Not sure if it fits the scope of the document that I just read now. And probably not completely matured in my head too (rough thoughts)

One feature to reduce centralization is the redundancy and/or duplication of a feature. Geo-Distributed Multiple servers make it easier to avoid the control by another entity at a different or in the same layer to control the system. If server A is down (for any reasons: technical, political, economic, etc.), re-routing to server B becomes a function of resilience, specifically if server A and server B are not controlled by the same political or economic entity.

You are mentioning this a bit in the notion of federated protocol and also the issue #11 has an impact on this.
Aka open standard format of data frees the data of being captured by a single entity that making them processable in a different context, by multiple clients, on multiple networks. It also makes the "data redundant" for the lack of a better word, aka having multiple copies of them in different locations and contexts (as opposed to a single point of failure such as a social network message with a unique URI for accessing it).
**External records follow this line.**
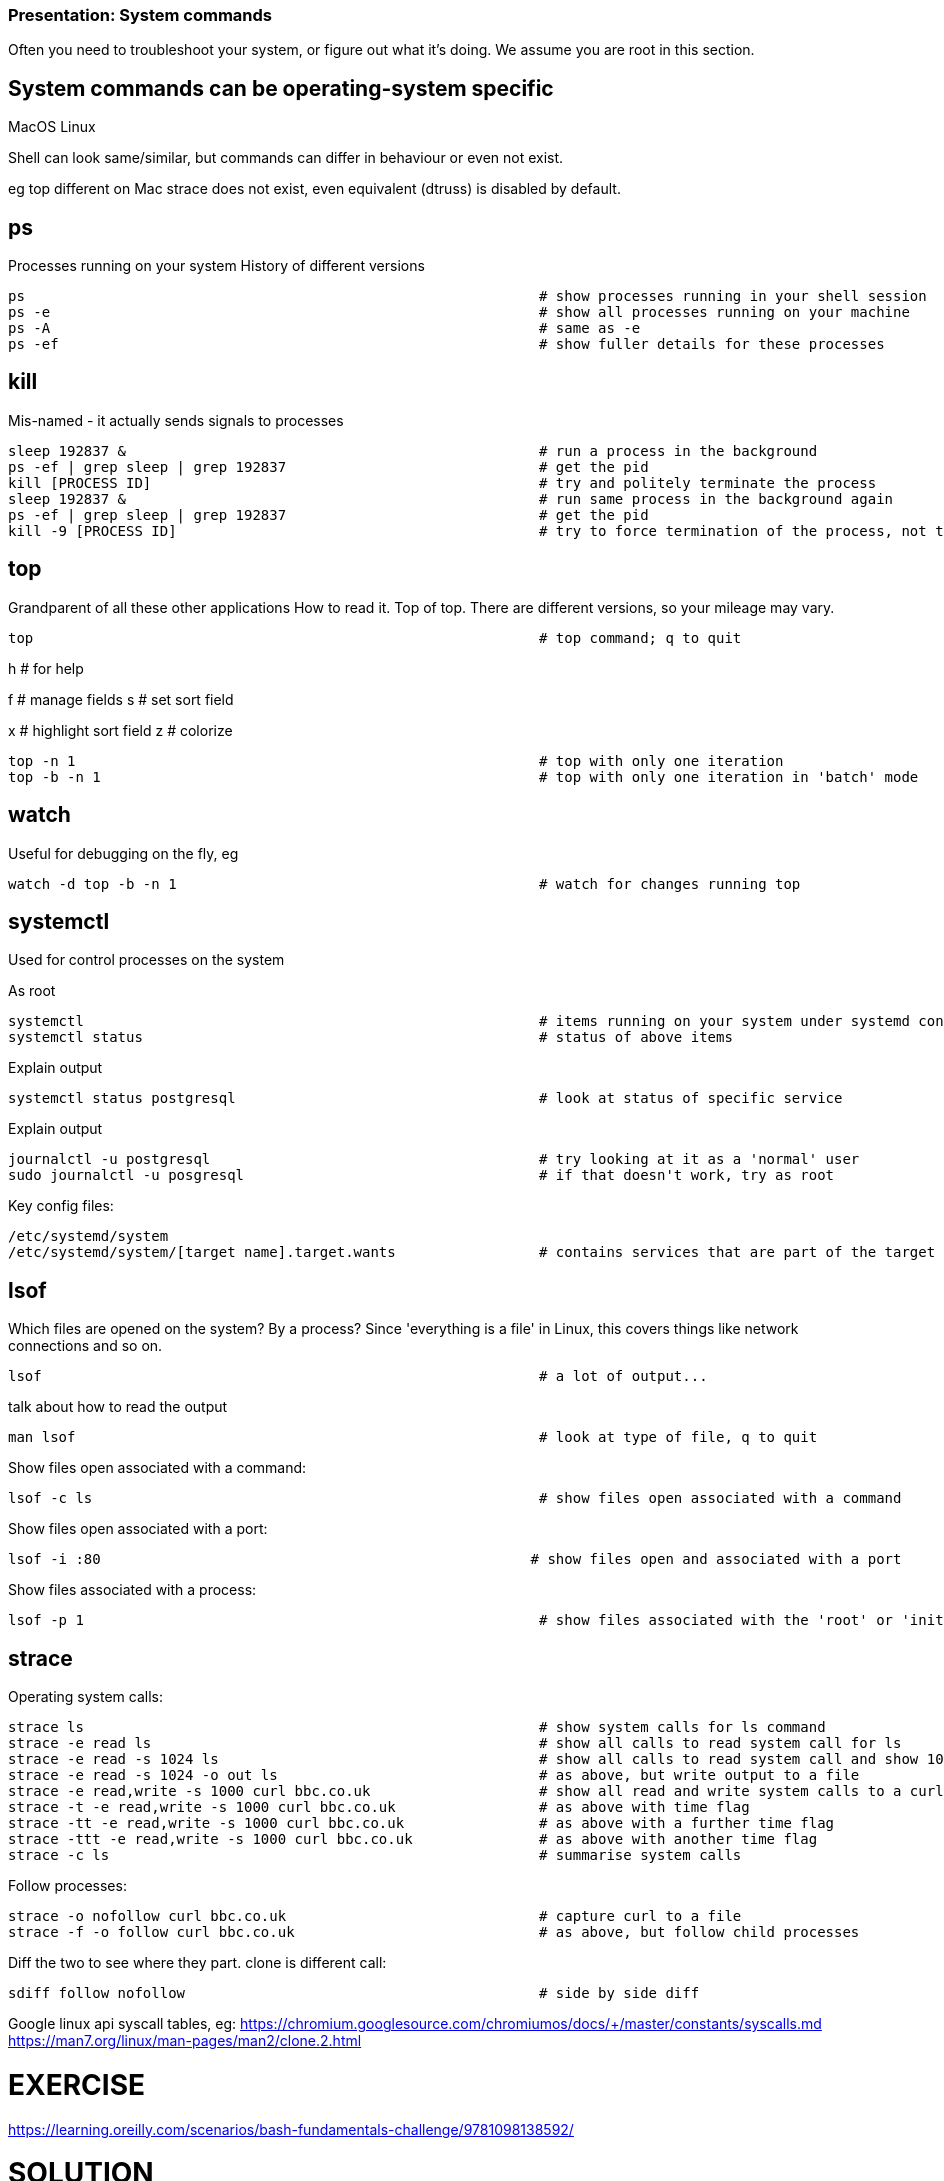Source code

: === Presentation: System commands
Often you need to troubleshoot your system, or figure out what it's doing.
We assume you are root in this section.

== System commands can be operating-system specific

MacOS
Linux

Shell can look same/similar, but commands can differ in behaviour or even not exist.

eg
top different on Mac
strace does not exist, even equivalent (dtruss) is disabled by default.

== ps
Processes running on your system
History of different versions

 ps                                                             # show processes running in your shell session
 ps -e                                                          # show all processes running on your machine
 ps -A                                                          # same as -e
 ps -ef                                                         # show fuller details for these processes

== kill
Mis-named - it actually sends signals to processes

 sleep 192837 &                                                 # run a process in the background
 ps -ef | grep sleep | grep 192837                              # get the pid
 kill [PROCESS ID]                                              # try and politely terminate the process
 sleep 192837 &                                                 # run same process in the background again
 ps -ef | grep sleep | grep 192837                              # get the pid
 kill -9 [PROCESS ID]                                           # try to force termination of the process, not the different description

== top
Grandparent of all these other applications
How to read it. Top of top.
There are different versions, so your mileage may vary.

 top                                                            # top command; q to quit

h   # for help

f   # manage fields
s   # set sort field

x   # highlight sort field
z   # colorize

 top -n 1                                                       # top with only one iteration
 top -b -n 1                                                    # top with only one iteration in 'batch' mode

== watch
Useful for debugging on the fly, eg

 watch -d top -b -n 1                                           # watch for changes running top

== systemctl
Used for control processes on the system

As root

 systemctl                                                      # items running on your system under systemd control
 systemctl status                                               # status of above items

Explain output

 systemctl status postgresql                                    # look at status of specific service

Explain output

 journalctl -u postgresql                                       # try looking at it as a 'normal' user
 sudo journalctl -u posgresql                                   # if that doesn't work, try as root

Key config files:

 /etc/systemd/system
 /etc/systemd/system/[target name].target.wants                 # contains services that are part of the target name

== lsof
Which files are opened on the system? By a process?
Since 'everything is a file' in Linux, this covers things like network connections and so on.

 lsof                                                           # a lot of output...

talk about how to read the output

 man lsof                                                       # look at type of file, q to quit

Show files open associated with a command:

 lsof -c ls                                                     # show files open associated with a command

Show files open associated with a port:

 lsof -i :80                                                   # show files open and associated with a port

Show files associated with a process:

 lsof -p 1                                                      # show files associated with the 'root' or 'init' process

== strace
Operating system calls:

 strace ls                                                      # show system calls for ls command
 strace -e read ls                                              # show all calls to read system call for ls
 strace -e read -s 1024 ls                                      # show all calls to read system call and show 1024 characters of data
 strace -e read -s 1024 -o out ls                               # as above, but write output to a file
 strace -e read,write -s 1000 curl bbc.co.uk                    # show all read and write system calls to a curl of bbc
 strace -t -e read,write -s 1000 curl bbc.co.uk                 # as above with time flag
 strace -tt -e read,write -s 1000 curl bbc.co.uk                # as above with a further time flag
 strace -ttt -e read,write -s 1000 curl bbc.co.uk               # as above with another time flag
 strace -c ls                                                   # summarise system calls

Follow processes:

 strace -o nofollow curl bbc.co.uk                              # capture curl to a file
 strace -f -o follow curl bbc.co.uk                             # as above, but follow child processes

Diff the two to see where they part. clone is different call:

 sdiff follow nofollow                                          # side by side diff

Google linux api syscall tables, eg:
https://chromium.googlesource.com/chromiumos/docs/+/master/constants/syscalls.md
https://man7.org/linux/man-pages/man2/clone.2.html

= EXERCISE
https://learning.oreilly.com/scenarios/bash-fundamentals-challenge/9781098138592/

= SOLUTION
## Task 1 Solution

cat > /root/count.sh << 'EOF'
#!/bin/bash
numfolders="$(find * -type d | wc -l)"
numfiles="$(find * -type f | wc -l)"
numsecrets="$(find * -type f | xargs -n 1 grep secret | wc -l)"
linesinfiles="$(find * -type f | xargs cat | wc -l)"
echo ${numfolders} ${numfiles} ${linesinfiles} ${numsecrets}
EOF
chmod +x /root/count.sh


## Task 2 Solution

cat > /root/run.sh << 'EOF'
#!/bin/bash
for ((i=4; i<=9; i++))
do
  cd /root/files/dir${i}
  /root/count.sh > /tmp/dir${i}.txt &
  cd - >/dev/null
done
wait
totalnumfolders=$(cat /tmp/dir*txt | awk '{s+=$1} END {print s}')
totalnumfiles=$(cat /tmp/dir*txt | awk '{s+=$2} END {print s}')
totallinesinfiles=$(cat /tmp/dir*txt | awk '{s+=$3} END {print s}')
totalnumsecrets=$(cat /tmp/dir*txt | awk '{s+=$4} END {print s}')
echo ${totalnumfolders} ${totalnumfiles} ${totallinesinfiles} ${totalnumsecrets}
EOF
chmod +x /root/run.sh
As you said all of that doesn't prevent centralization, but it encourages the possibility of decentralization.

Discuss tradeoff of decentralization

e.g., large functions tend to be administered / operated more professionally, thus more available/performant/resistant to attack/have appropriate legal resource/etc.

However, if they are too large, they can take out a significant portion of the internet.

Depending on how difficult it is to switch providers / use multiple ones, different balance points can be found.